I also had the Chiromo House in Nairobi. I loved entertaining, and I guess that is why I put on so much weight. I enjoyed letting Chiromo to visitors to East Africa. I guess I was the first person here to have what you now call an Airbnb. The most famous of the guests was Colonel Theodore Roosevelt – soon to become President of the United States – and his son, Kermit. One night, after a boozy session at the Norfolk Hotel, the two of them stole two stone idols at the gates of the Khoja Mosque. They placed them each side of the fireplace of Chiromo House.

Knowing the District Commissioner was going to arrive, as part of the investigations, it was thought safer to bury them. Clearly, money couldn’t buy your way out of trouble so easily in those days. When the two statues were eventually and accidentally dug up, it was first thought that they were the missing Ju and Ja.

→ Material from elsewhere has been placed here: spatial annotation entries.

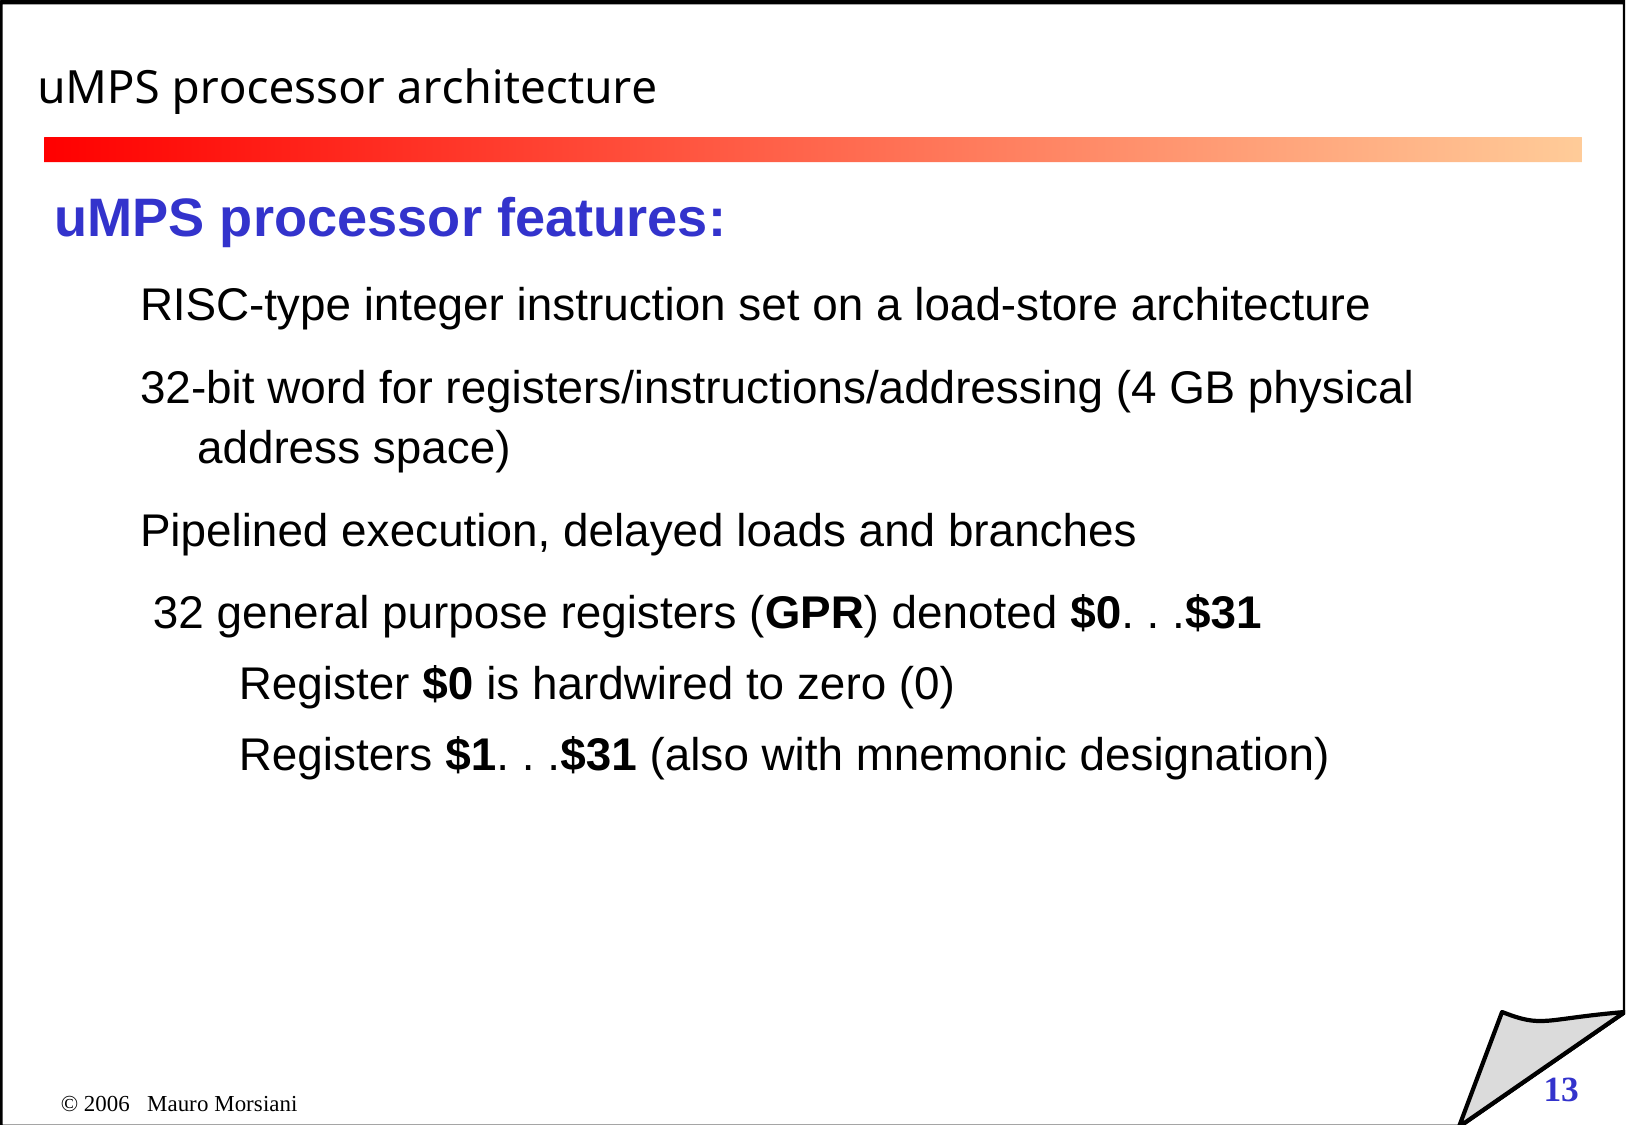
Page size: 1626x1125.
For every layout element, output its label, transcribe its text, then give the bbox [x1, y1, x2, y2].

list uMPS processor features: RISC-type integer instruction set on a load-store architecture 32-bit word for registers/instructions/addressing (4 GB physical address space) Pipelined execution, delayed loads and branches 32 general purpose registers (GPR) denoted $0. . .$31 Register $0 is hardwired to zero (0) Registers $1. . .$31 (also with mnemonic designation) [54, 187, 1571, 1077]
title uMPS processor architecture [37, 44, 1588, 131]
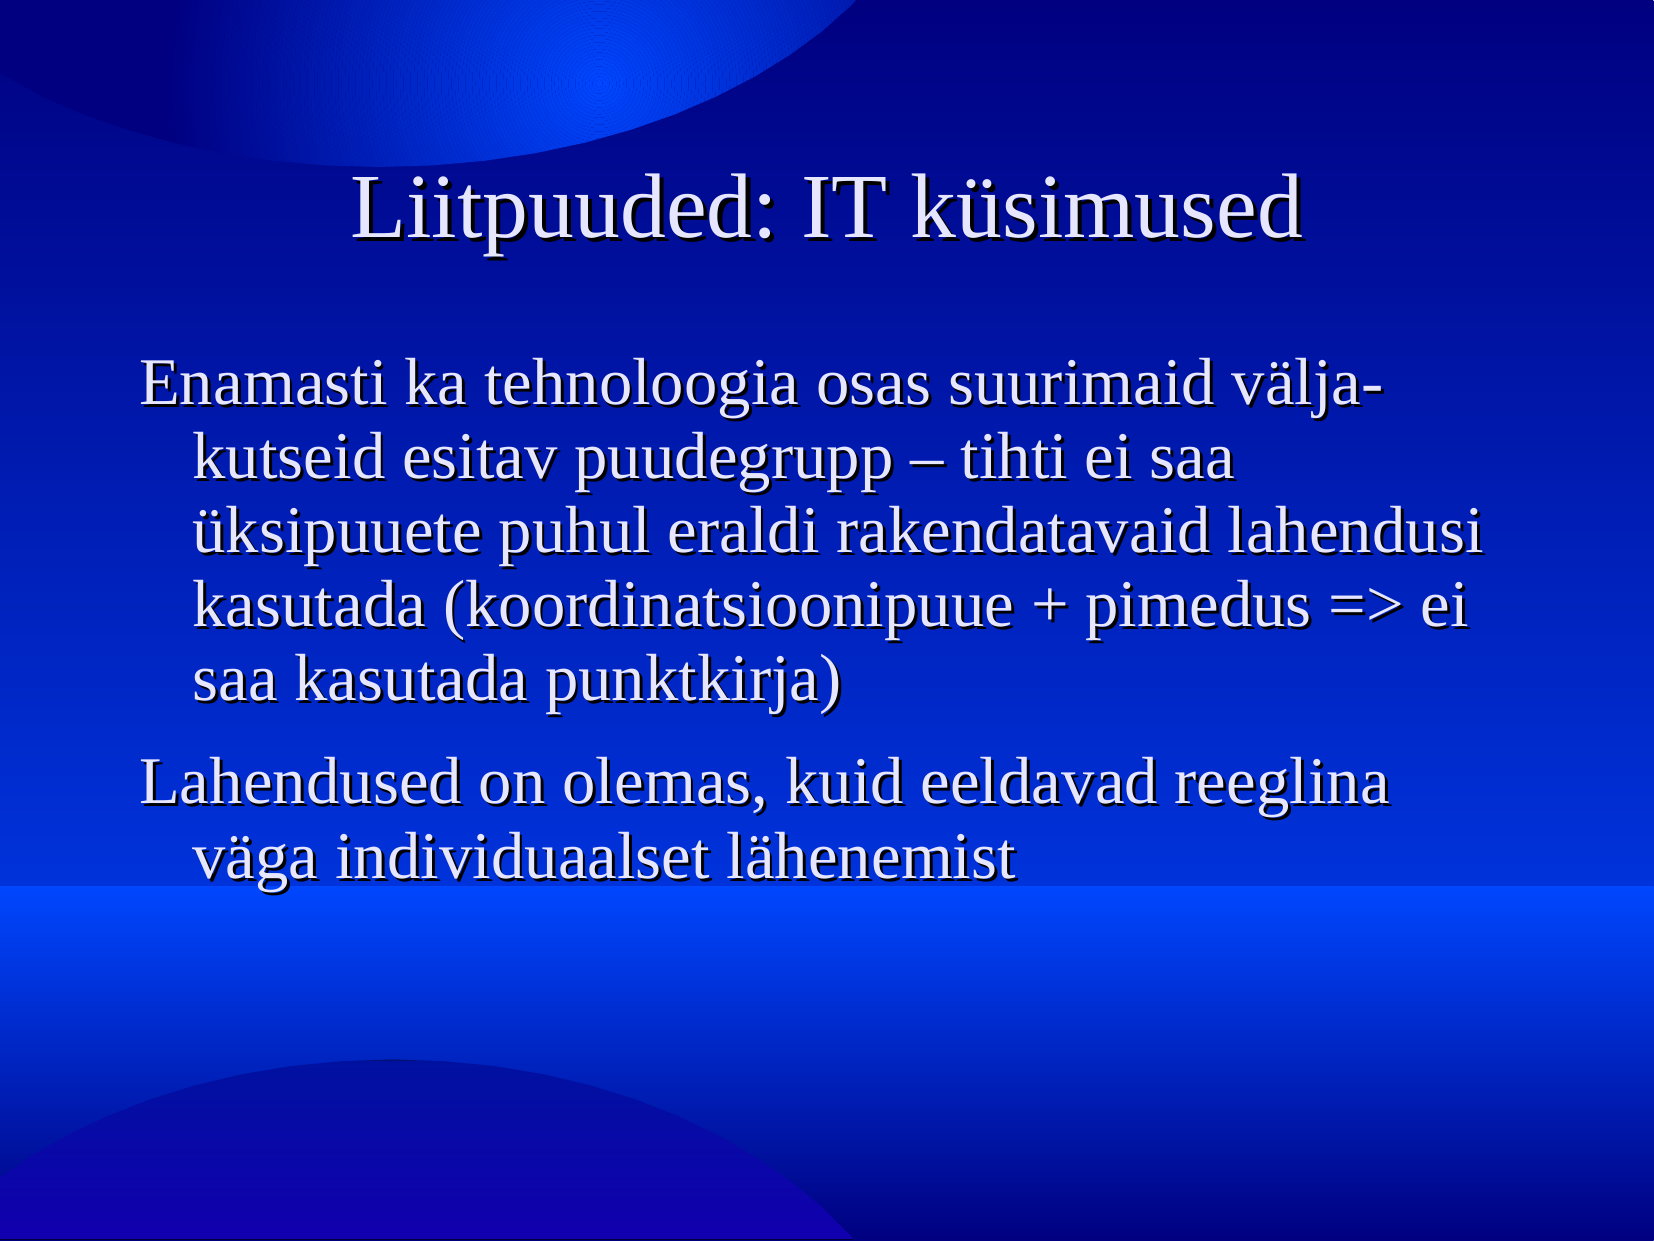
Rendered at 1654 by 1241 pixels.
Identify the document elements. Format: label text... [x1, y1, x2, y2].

Oh, the two massive stone lions outside my library – there are two similar ones outside a posh hotel in the middle of Salisbury – sorry, Harare. It is said that they roar every time a virgin passes by. But they have never been heard to roar. I don’t think we have the same story here.

Royal Fusiliers

My knighthood – it was in recognition of my service in the First World War, also fought out in East Africa. I had joined the 25th Battalion of the Royal Fusiliers, known as the Frontiersmen. When I died, it was not in the war; it was actually at sea, off the coast of Nice in the French Riviera. So Ju and Ja had their way. But my body was brought back to Kenya. I had said I wanted to be buried on the top of Ol Donyo Sabuk. That proved to be a difficult task. The hearse was made with skis on the bottom, and a tractor pulled it up the hill, followed by the many mourners.

Some of the cars burned out their clutch plates, and the tractor eventually reached the shoulder of the hill and stopped. I believe my wife said, ‘That is far enough.’ So the burial took place there instead of on the summit.

You know, when I saw the play yesterday at the library, if I hadn’t been a ghost, I would have felt very guilty. The library had been a gift to the people of Nairobi.

But, in 1931, that meant Europeans only.

I saw all the Kenyans who were there, and the actress, Wakio Mzenge, was truly magnificent. How prejudiced, short-sighted, and wrong we white settlers were. Nairobi, whatever its problems right now, is a much better place than it was in my days.